Resident evil
Strictly business: Gosh, it’s hard for Bites not to get swept up in the excitement of the big story in newspapering this week. The analysts tell us that McClatchy Corp.’s $4.5 billion buyout of the Knight Ridder newspaper chain is like “a python swallowing an elephant” or a “dolphin swallowing a small whale.” Bites prefers to think of it as being like a cat eating a watermelon.
But never mind that. The purchase will make the Sacramento-based McClatchy the second-largest newspaper chain in the nation. See, who says we’re not a world-class city? In fact, it’s “one of the most important purchases in the history of American journalism.” It says so right there in the Bee—that’s how Bites know it’s so exciting.
Nowhere in the business press was there any doubt about whether such mergers are good for journalism. Such notions are too quaint even to merit a mention anymore.
Quite the contrary, in fact, it was generally acknowledged that McClatchy has a reputation for quality journalism (again, it’s right there in the Bee) and was the best possible steward for the floundering Knight Ridder.
Of course, McClatchy CEO Gary Pruitt immediately announced that the company would “move with alacrity” to sell off some truly great papers like the San Jose Mercury News and The Philadelphia Inquirer—papers that are nationally recognized but that “do not fit our long standing acquisition and operating strategies.”

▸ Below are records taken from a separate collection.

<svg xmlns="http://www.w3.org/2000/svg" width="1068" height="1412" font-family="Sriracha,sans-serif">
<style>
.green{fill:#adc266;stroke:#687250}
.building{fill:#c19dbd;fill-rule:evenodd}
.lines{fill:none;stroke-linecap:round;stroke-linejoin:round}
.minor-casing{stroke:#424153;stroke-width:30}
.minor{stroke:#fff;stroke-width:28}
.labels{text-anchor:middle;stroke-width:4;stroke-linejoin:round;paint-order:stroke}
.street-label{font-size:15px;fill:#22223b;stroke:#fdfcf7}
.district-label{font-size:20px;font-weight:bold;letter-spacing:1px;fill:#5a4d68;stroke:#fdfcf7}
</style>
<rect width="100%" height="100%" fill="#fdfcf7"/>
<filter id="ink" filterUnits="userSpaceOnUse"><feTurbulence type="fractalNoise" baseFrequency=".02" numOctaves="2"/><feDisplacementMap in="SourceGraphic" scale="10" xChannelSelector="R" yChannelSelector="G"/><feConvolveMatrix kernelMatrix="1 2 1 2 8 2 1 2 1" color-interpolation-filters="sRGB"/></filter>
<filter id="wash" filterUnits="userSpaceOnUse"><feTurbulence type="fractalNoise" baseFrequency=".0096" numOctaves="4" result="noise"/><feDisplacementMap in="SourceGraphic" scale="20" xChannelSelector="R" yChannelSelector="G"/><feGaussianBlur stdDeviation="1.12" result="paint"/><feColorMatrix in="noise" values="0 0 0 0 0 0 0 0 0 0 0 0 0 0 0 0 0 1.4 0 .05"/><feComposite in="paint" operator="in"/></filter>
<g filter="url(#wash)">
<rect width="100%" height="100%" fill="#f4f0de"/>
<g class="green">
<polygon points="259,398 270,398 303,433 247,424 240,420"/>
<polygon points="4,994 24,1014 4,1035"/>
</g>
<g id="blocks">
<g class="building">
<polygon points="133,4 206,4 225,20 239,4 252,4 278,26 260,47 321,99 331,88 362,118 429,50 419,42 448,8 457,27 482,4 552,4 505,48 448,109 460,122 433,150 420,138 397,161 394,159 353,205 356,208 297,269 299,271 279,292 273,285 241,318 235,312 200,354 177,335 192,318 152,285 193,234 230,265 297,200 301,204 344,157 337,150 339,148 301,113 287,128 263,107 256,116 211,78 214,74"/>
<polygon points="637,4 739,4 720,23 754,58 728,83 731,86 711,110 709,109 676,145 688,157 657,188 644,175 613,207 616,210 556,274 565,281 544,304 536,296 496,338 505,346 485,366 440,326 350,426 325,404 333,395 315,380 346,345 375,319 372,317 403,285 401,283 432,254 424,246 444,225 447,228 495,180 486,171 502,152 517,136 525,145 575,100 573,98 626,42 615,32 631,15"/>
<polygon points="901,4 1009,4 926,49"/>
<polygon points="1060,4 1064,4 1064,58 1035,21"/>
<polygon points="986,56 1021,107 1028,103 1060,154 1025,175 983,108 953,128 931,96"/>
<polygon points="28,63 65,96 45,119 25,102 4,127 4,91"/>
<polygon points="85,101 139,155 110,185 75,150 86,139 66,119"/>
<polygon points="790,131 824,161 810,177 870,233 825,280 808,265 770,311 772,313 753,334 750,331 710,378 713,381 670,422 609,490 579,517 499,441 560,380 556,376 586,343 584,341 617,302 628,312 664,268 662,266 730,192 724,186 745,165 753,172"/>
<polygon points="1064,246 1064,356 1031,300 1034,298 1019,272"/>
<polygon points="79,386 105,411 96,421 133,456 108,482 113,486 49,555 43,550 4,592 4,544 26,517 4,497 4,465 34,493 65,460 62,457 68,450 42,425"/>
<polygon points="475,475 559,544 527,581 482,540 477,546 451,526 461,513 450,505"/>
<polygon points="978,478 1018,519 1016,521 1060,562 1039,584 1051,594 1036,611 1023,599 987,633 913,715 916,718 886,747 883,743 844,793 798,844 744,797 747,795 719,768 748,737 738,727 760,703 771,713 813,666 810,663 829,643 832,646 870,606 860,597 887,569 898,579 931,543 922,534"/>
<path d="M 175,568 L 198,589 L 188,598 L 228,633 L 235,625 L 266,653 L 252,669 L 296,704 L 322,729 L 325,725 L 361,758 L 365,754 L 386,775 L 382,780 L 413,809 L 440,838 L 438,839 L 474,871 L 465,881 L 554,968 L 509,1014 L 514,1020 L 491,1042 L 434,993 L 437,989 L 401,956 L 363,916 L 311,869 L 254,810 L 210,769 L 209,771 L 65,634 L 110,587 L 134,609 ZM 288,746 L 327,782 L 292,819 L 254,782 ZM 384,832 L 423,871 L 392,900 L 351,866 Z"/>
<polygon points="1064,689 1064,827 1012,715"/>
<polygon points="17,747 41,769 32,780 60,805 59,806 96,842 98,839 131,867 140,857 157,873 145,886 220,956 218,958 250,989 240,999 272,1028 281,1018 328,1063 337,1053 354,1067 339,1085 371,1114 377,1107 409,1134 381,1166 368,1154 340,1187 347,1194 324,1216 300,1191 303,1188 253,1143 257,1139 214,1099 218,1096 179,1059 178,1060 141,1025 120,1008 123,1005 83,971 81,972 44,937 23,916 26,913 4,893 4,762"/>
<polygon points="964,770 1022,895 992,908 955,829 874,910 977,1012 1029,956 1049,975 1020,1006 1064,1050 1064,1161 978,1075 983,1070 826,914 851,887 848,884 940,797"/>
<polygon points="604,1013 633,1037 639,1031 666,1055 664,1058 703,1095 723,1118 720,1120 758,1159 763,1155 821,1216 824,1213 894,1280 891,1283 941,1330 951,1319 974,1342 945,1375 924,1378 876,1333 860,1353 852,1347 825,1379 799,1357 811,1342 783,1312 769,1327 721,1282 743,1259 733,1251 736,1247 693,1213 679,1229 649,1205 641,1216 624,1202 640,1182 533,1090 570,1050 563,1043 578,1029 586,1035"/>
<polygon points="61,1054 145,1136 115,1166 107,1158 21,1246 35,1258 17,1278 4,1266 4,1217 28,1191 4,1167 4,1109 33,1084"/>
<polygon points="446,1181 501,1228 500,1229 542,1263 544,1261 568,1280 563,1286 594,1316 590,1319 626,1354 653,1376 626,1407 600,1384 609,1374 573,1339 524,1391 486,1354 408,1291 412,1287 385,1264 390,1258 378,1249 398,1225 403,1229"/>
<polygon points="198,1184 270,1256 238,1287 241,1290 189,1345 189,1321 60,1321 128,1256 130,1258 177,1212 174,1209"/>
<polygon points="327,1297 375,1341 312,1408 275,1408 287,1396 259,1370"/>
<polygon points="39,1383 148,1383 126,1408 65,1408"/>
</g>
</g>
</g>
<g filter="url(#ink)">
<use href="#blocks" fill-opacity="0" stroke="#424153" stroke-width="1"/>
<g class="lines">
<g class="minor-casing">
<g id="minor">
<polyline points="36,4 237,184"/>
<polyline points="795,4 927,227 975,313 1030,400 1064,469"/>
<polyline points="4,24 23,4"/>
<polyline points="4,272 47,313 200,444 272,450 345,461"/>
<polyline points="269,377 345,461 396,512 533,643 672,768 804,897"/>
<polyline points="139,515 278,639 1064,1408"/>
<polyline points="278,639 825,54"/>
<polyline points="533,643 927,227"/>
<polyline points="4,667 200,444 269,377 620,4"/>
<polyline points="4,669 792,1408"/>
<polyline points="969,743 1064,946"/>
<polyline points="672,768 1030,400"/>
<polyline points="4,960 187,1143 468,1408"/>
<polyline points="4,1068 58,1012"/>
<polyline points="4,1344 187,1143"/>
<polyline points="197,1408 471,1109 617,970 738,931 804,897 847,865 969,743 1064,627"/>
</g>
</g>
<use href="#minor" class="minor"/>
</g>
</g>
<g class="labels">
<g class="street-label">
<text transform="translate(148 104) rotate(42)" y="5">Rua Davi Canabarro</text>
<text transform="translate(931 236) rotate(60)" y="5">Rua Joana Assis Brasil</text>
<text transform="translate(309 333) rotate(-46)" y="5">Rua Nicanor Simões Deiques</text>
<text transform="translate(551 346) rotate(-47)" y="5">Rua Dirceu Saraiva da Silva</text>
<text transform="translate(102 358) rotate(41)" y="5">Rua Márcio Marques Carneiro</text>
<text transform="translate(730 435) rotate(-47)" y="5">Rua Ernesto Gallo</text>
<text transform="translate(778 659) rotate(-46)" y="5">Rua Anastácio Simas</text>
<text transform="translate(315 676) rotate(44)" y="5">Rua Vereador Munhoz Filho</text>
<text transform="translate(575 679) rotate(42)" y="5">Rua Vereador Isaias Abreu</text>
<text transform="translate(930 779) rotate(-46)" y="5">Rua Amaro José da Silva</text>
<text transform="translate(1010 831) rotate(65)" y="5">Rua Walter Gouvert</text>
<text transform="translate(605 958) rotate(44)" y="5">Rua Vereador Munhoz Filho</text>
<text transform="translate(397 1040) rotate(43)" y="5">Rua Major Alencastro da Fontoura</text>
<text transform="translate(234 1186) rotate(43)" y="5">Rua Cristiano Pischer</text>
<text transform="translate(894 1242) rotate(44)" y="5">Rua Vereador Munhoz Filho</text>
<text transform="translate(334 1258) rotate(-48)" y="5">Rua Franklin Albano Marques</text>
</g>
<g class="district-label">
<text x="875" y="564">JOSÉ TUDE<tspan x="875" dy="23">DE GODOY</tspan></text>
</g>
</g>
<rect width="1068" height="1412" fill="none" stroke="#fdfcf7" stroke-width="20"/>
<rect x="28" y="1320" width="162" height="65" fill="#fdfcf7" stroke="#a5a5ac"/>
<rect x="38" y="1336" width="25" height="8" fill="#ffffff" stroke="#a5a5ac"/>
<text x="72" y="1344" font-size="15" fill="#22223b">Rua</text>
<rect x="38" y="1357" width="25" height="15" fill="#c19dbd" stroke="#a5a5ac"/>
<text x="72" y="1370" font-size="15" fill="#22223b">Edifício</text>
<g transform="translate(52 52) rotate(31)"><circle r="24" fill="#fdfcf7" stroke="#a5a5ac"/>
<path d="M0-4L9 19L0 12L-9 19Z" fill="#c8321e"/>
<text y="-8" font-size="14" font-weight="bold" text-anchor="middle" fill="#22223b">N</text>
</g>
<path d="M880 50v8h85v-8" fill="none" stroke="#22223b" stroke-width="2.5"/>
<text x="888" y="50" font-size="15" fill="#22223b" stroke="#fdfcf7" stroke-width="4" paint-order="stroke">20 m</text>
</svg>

In other words, there are great papers, and there are profitable papers. And Pruitt—who made more than $2 million last year, making him the highest-paid CEO in Sacramento—knows the difference.
Taken for a ride: Representative John Doolittle is sticking it to the taxpayers to pay for his luxury SUV, according to a report released earlier this week from the newspaper chain formerly known as Knight Ridder.
The congressman drives a Toyota Highlander at a cost of $1,073 per month—and we get to foot the bill.
Charlie Brown, Doolittle’s democratic opponent in the 4th District, sent out a pithy press release saying, “This is not conservative leadership—it’s corrupted leadership and it’s time for a change.”
Bites sees his point but was a little disappointed at how many Democrats were taking taxpayers for a ride. Lots of Democrats are driving SUVs on the public dime, too. And Maxine Waters, who is supposed to be the progressive’s progressive—who opposed drilling in the Arctic National Wildlife Refuge—drives a Lincoln Town Car, at over $900 a month. Maxine, can’t your staffers find you a nice Prius? Put our money where your mouth is.
Stuck in Lodi again: Where in the world is Ayman al-Zawahiri? Well, circa 1998-’99, Osama bin Laden’s right-hand man and Al Qaeda co-founder was living in Lodi, FBI informant Naseem Khan testified Monday in Sacramento federal court. Khan is considered a crucial witness in the prosecution of Umer Hayat and his son Hamid Hayat, Lodi Muslim residents accused of terrorism and lying to the FBI (note to Scooter Libby: This is apparently a crime). Al-Zawahiri, a master of disguise, apparently took a Greyhound bus to the wretched Sacramento Valley backwater, where he played classic rock songs for the inebriated patrons of local bars until finally becoming disgusted with the infidels and catching the next Amtrak out of town.
No, not really. Khan claims he passed al-Zawahiri coming and going at the local mosque and didn’t recognize the second-most-wanted terrorist in the world until seeing his picture on TV two years later, after 9/11.
Of course, the snitch’s testimony came on the same day a federal judge in Virginia shut down the death-penalty trial of Al Qaeda conspirator Zacarias Moussaoui when it was discovered that prosecutors had tampered with at least seven witnesses. And al-Zawahiri’s presence in the United States has never been corroborated by any intelligence service.
Finally, it seems extremely dubious that al-Zawahiri would have entered the United States after masterminding the 1998 attack on two U.S. embassies in Africa. But who knows? He wouldn’t be the first person to get stuck in Lodi.